Sunday, September 12, 2010

Newest Craze

My newest food craze lately: peanut butter soup.

Okay, sounds gross, I know, but if you google it, there's actually a number of recipes for this deliciously healthy, tummy filling goodness.

Mine is much simpler than those recipes, though. I just mix peanut butter (crunchy preferred) with hot water and chili paste (crushed chili sauce). It's a very simple version of Asian peanut sauce watered down. Fish sauce is a nice addition, but not necessary. To the broth I add veggies - broccoli and tomato are especially nice - and rice noodles or rice if I have it. This is so easy to make, I'm keeping peanut butter and chili paste at work so I can make a quick bowl of it when I've forgotten to pack a lunch. And for winter, what could be better than a soup with spicy hot broth?

Friday, September 10, 2010

For Desperate Moms

To be fair, the sign on the men's room door was the same. Taken at a public rest stop in Michigan.

Scrappy at Delta

My division chair, Roz, training Scrappy to take over after she retires this year.

Tuesday, August 17, 2010

How I Spent My Summer 'Vacation'

With this being the final week before I return to Delta, I thought it was a good time to take an inventory of the past couple of months. It seems like every summer, I feel like it's a constant struggle to have a summer - you know, those 'lazy dayz' we remember from our youth of hanging out on the beach, long bike rides, falling asleep in the hammock with a good book. It's been a long time since I've felt like I've had a summer like that. All the same, I can look back and take into account a lot of activities that otherwise would not take place during the school year. Enjoyable? Not? I won't say...

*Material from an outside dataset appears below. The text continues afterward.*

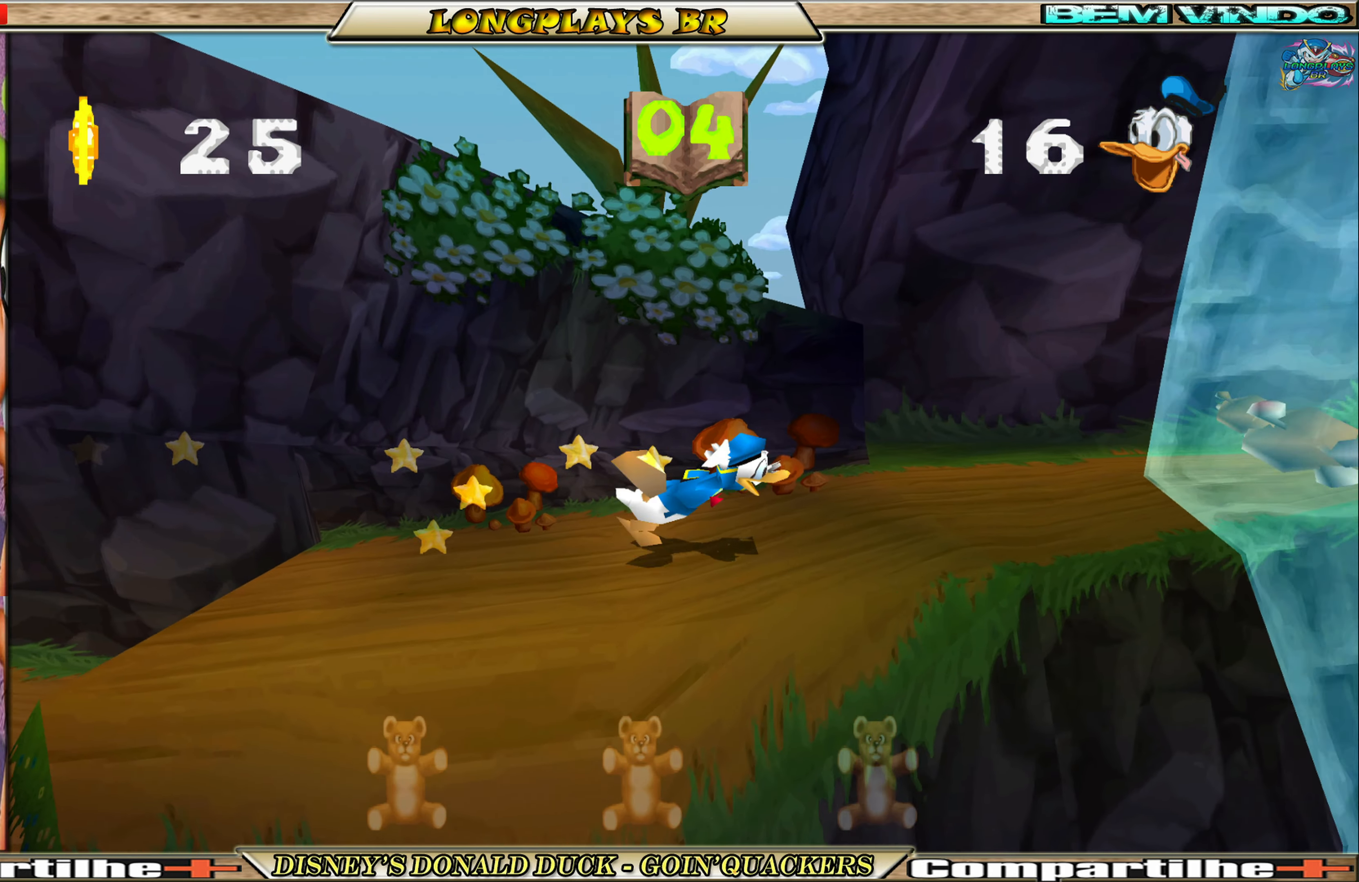
{"buttons": ["DPAD_RIGHT"], "left_stick": "center", "events": []}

What I've read this summer:
The Immortal Life of Henrietta Lacks by Rebecca Skloot
Lilies of the Field by William Edmund Barrett
Jaws by Peter Benchley
Precious by Sapphire
Aesop's Fables
the new editions of my film text and my ENG090 texts (most of them, anyway - okay, enough of them for now!)

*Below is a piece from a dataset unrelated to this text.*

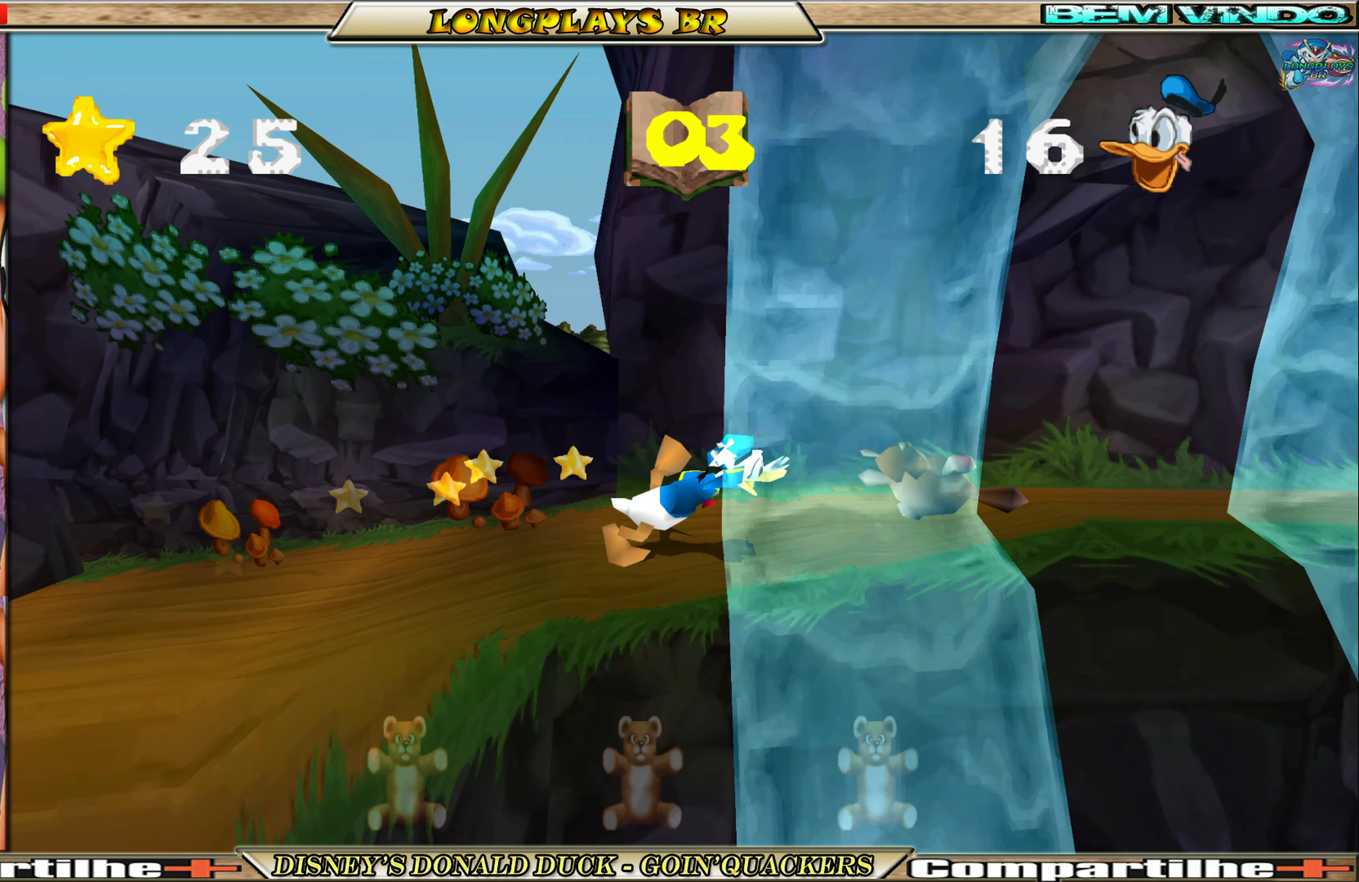
{"buttons": ["DPAD_RIGHT"], "left_stick": "center", "events": []}
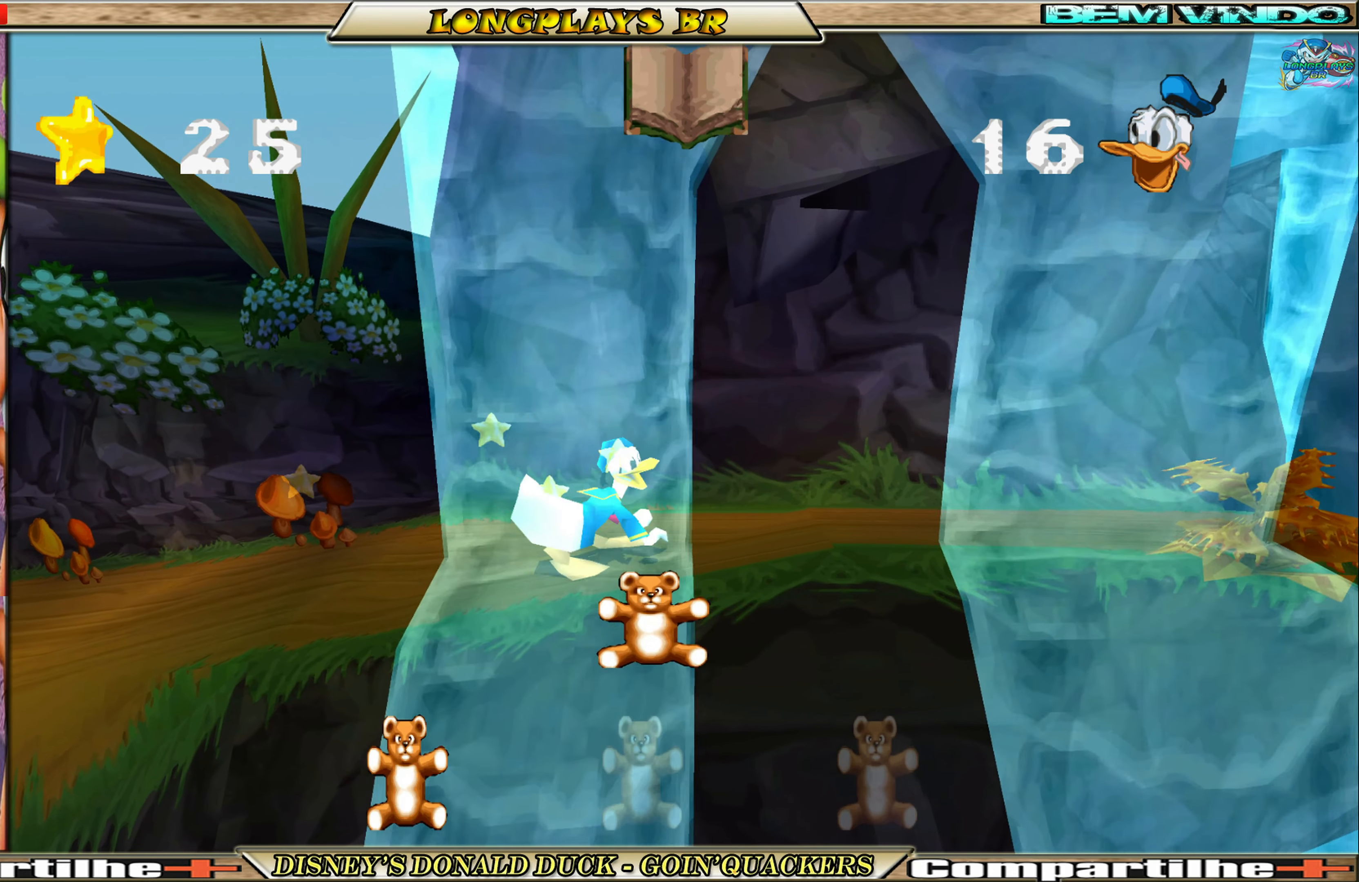
{"buttons": ["DPAD_RIGHT"], "left_stick": "center", "events": [[150, "DPAD_RIGHT", "up"], [433, "DPAD_RIGHT", "down"]]}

...and of course, dozens of poems and short stories in lit mags, and five hundred million e-mails.

Still working on:
The Case for God by Karen Armstrong
Native American Myths

Still plan on reading:
Star Island by Carl Hiaasen

Movies I've seen:
Inception
Salt
Fish Tank
Robin Hood
Whatever Works
The Last Station
Crazyheart

Places I went:
Oklahoma
Chicago
Racine, Wisconsin
Traverse City
Traverse City
Traverse City
Lansing
Charlevoix

Days Spent at the Beach:
1 rock hunting in Charlevoix
1 evening swim on the penninsula in TC

House Projects I finished:
Put the side porch screens up.
Painting two rooms and a hallway.
Planted flowers that I then had to water.
Cleaned my room and filed receipts for the past four months.
Cleaned the basement (not that you can tell it now).
Cleaned the garage (ditto).
Cleaned the gutters.
Cleaned the fish tank.
Packed, cleaned house, and helped move the Hills from TC to SC.

Visitors to Bay City:
Dave from Oregon
Dave from Oregon
Lindsay and Ian from Oklahoma
Brian and Ben and dog from Naperville, IL
Terry and Stacy and family with dog (RIP Muddy) from Caledonia, NY
Lisa and Emerson from New Orleans, LA
Dave from Oregon

New Additions to the Family:
Copper

Friday, July 09, 2010

TC Seasons

Remember this picture from a previous blog?








Well, here's the same area, six months later.







I love the changing seasons in Michigan.